-- START Provided text --

You see this in Acts 1:8, which in some ways is like an outline of the whole book. Acts 1:8 says, “But you will receive power when the Holy Spirit has come upon you.” That happens in Acts 2 on the day of Pentecost. “And you will be my witnesses in Jerusalem and in all Judea and Samaria.” That’s Acts 2-12. “And you will be my witnesses to the ends of the earth.” That’s Acts 13-28. That’s essentially what happens in the book of Acts.
Notice here that there is this movement from local, eventually to global, the ends of the earth.
You can see this in a chart. This is adapted from Ralph Winter, a missiologist, also from Marv Newell and his book A Third of Us. You can see these three movements. Ralph Winter called these three kinds of evangelism. E1 evangelism is evangelism in one’s own culture. So for the original disciples, that was Jerusalem.
E2 evangelism is evangelism or mission in a neighboring culture, Judea and Samaria. The hated Samaritans were half breeds, half Jew, and hated by many Jewish people. They just avoided the Samaritans; but part of the calling was to go, to cross that culture, and to take the gospel to Samaria as Jesus, their Lord had done. Remember the story of Jesus and the Samaritan woman in John 4? That’s E2 evangelism, where we have to cross a culture to some degree.
But then E3 evangelism is evangelism to the ends of the earth. This is global missions. This is evangelism to the unreached. This is where we cross a culture, where someone learns a new language, where someone plants a church where there never has been a church before, takes the gospel where it’s never been heard before, takes the Bible where it’s never been heard before. This is E3 evangelism. This is kind of the cutting edge, the front lines of what we’re called to do.
So the Lord’s strategy is to start local, move global. That suggests another application question.
(3) Let me ask you this morning, what are your local opportunities? Do you have a global mindset?
What are your local opportunities? I want you to do something for me right now. If you’re taking notes, I want you to write something in your notes. If you’re not taking notes, maybe write it in the margin of your Bible or take out your phone and put it in the notes app on your phone. I want you to think of at least one person in your life right now that you know who does not know Jesus Christ—someone who’s not a believer, someone who’s not a follower of Christ—one person that you know. Alright? Seriously, I want everybody to do it. Take it out, write it down. I want you to write down a name in your notes or on your phone.

-- END Provided text --
-- START Dataset records --

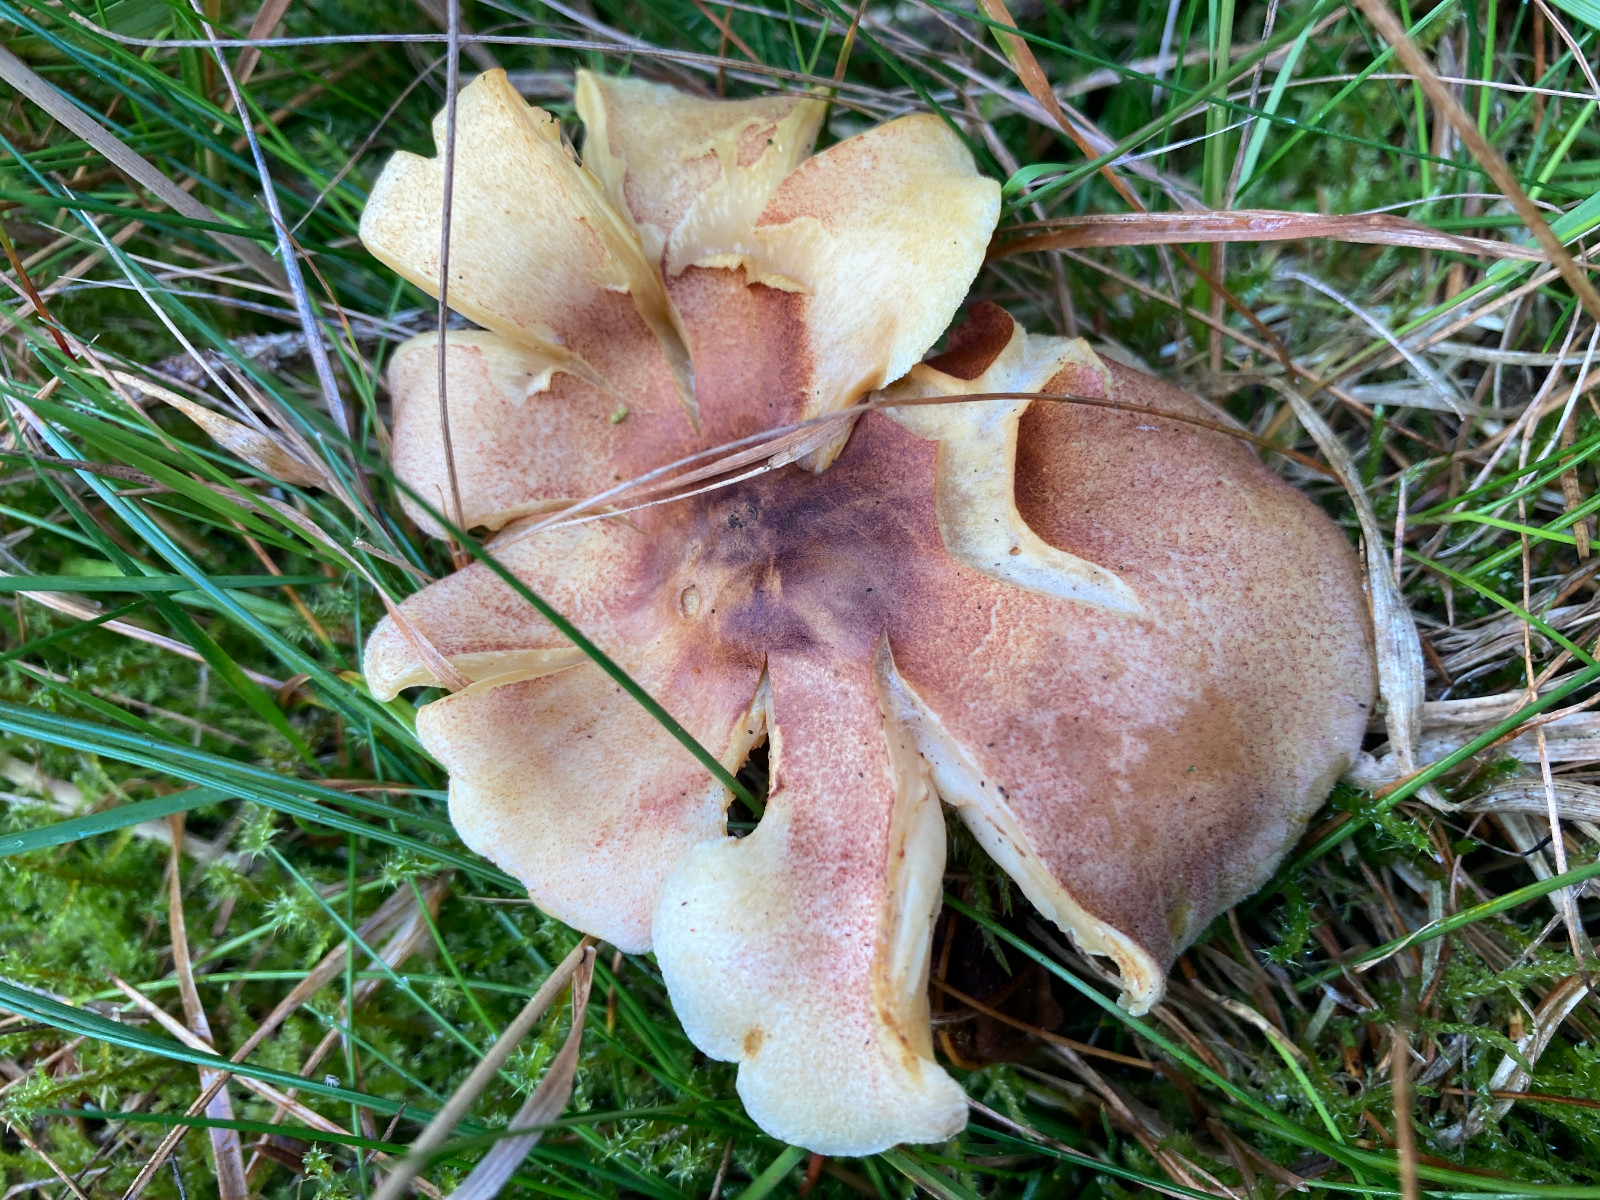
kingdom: Fungi
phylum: Basidiomycota
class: Agaricomycetes
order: Agaricales
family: Tricholomataceae
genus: Tricholomopsis
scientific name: Tricholomopsis rutilans
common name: purpur-væbnerhat
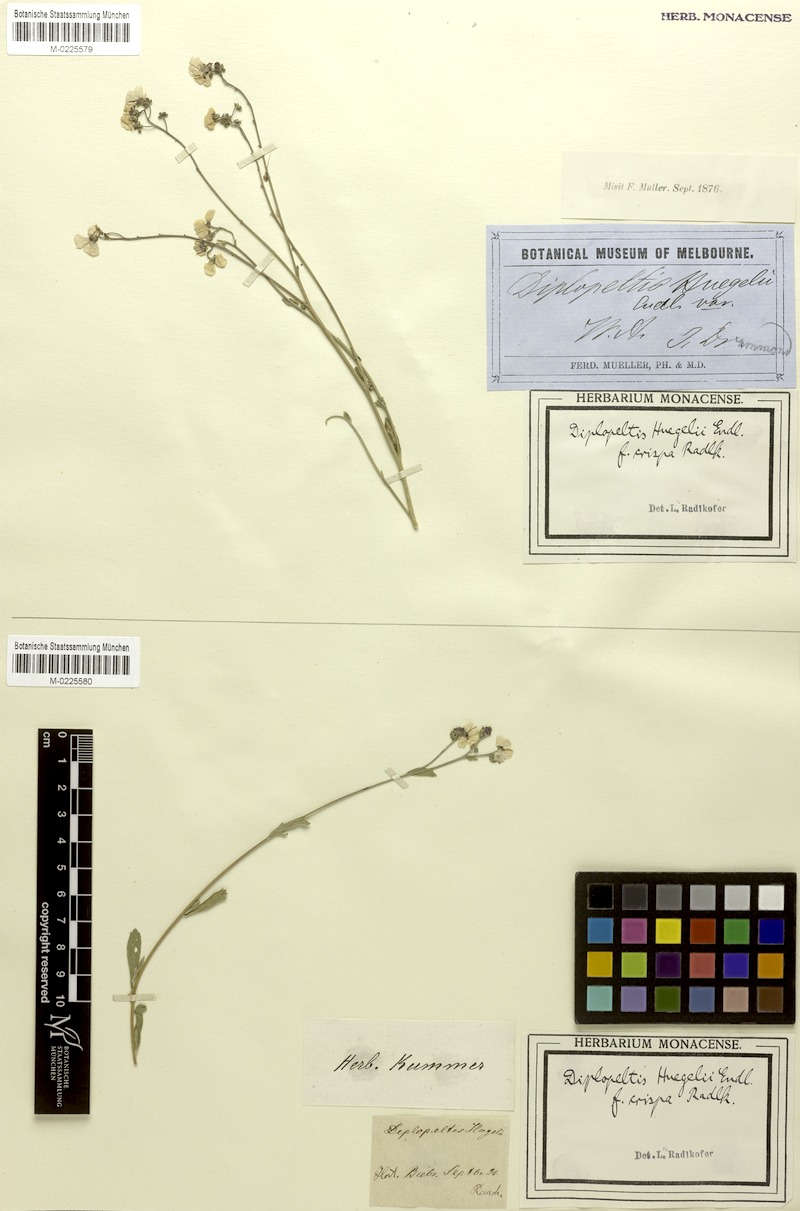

-- END Dataset records --

→ **Exercises to complete**:
a. Please quote the sermon excerpt on Acts word for word, everything from "You can see this" down to "to some degree.".
b. In the sermon excerpt on Acts, which chapters of Acts match the witness "to the ends of the earth"?
c. Write what comes next in the sermon excerpt on Acts, starting after its last sentence.
The material plays no part in any of this.

→ **Set of answers**:
a.
You can see this in a chart. This is adapted from Ralph Winter, a missiologist, also from Marv Newell and his book A Third of Us. You can see these three movements. Ralph Winter called these three kinds of evangelism. E1 evangelism is evangelism in one’s own culture. So for the original disciples, that was Jerusalem.
E2 evangelism is evangelism or mission in a neighboring culture, Judea and Samaria. The hated Samaritans were half breeds, half Jew, and hated by many Jewish people. They just avoided the Samaritans; but part of the calling was to go, to cross that culture, and to take the gospel to Samaria as Jesus, their Lord had done. Remember the story of Jesus and the Samaritan woman in John 4? That’s E2 evangelism, where we have to cross a culture to some degree.

b. Acts 13-28.

c.
This could be a coworker, it could be a family member, it could be a neighbor. It could be a fellow student at school, it could be the barista who prepares your coffee at Starbucks. I don’t know who it is—it’s somebody.
All of us, I think if we’re honest, this isn’t hard to think of. Probably six or seven or eight names come into our mind. Maybe there’s a dozen. But I want you to write down at least one. You take everybody in this room—maybe there’s a hundred, hundred twenty people in this room this morning, plus everybody that was in the first service. That means that there should be about two hundred fifty to three hundred names that are being written down or that we are thinking of this morning in church. That is our mission field. That’s your mission field.
We come to mission Sunday and you might think, “You know, I guess I’m kind of interested in mission Sunday, but I’m not really called to be a missionary.” Oh yes you are. Every single one of us who are called to follow Jesus are called to be missionaries; missionaries in our own culture, and then some of us are called to be missionaries in another culture. So think about your mission field right now and look for these local opportunities.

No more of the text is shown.